| TASK TO COMPLETE |
Take every line in the entries that includes the word "care" and copy it.

---------- EXERCISE INPUTS ----------

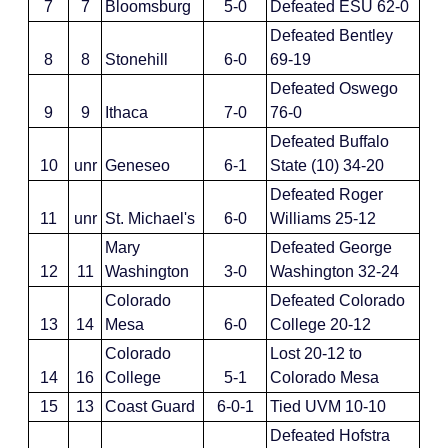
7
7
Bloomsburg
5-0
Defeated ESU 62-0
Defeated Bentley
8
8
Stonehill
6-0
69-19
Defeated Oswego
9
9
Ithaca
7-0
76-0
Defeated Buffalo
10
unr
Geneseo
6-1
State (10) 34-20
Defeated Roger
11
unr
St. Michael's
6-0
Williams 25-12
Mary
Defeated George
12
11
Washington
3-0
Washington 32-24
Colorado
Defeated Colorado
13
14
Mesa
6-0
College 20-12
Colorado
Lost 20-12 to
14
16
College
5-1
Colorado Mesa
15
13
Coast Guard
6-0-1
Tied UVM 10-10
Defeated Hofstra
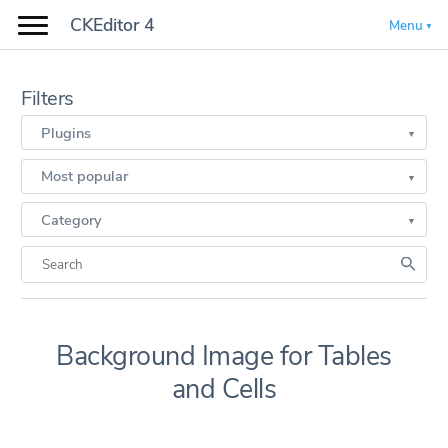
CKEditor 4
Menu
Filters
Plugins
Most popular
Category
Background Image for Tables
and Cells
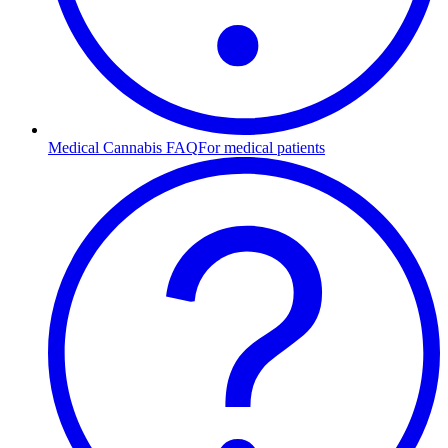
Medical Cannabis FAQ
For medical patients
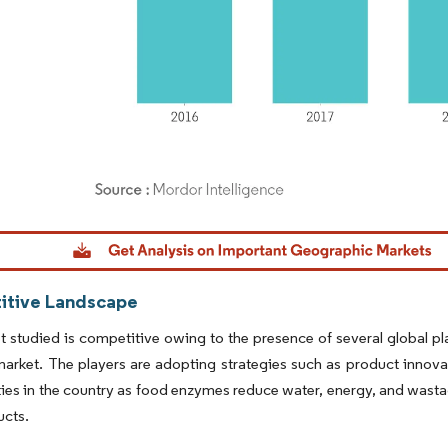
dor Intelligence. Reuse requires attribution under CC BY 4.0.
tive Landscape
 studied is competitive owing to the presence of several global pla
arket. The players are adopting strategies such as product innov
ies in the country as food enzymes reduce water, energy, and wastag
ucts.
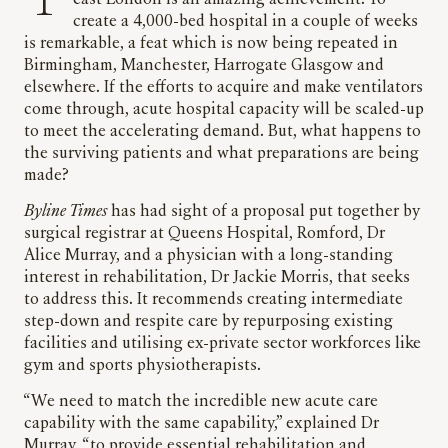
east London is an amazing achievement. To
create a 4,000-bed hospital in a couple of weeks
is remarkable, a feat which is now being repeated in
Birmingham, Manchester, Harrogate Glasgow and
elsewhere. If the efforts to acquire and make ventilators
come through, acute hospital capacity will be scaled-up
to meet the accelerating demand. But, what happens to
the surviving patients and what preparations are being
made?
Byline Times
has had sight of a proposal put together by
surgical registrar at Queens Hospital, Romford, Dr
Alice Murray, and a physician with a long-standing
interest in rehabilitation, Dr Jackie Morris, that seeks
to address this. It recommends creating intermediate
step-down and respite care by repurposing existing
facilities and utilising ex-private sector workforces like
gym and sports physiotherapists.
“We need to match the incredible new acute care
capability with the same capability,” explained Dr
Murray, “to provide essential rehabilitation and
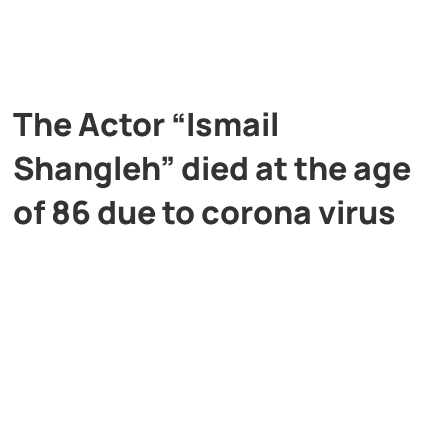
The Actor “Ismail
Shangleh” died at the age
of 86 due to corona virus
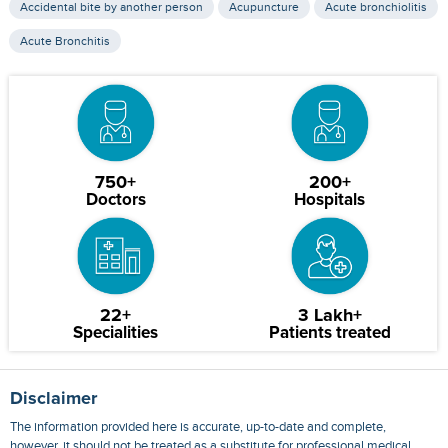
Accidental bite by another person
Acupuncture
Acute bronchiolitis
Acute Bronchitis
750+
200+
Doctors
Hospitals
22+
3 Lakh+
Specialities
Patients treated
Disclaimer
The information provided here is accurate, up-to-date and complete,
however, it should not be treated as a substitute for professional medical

----------

| OUTPUT OF THE EXERCISE |
step-down and respite care by repurposing existing
“We need to match the incredible new acute care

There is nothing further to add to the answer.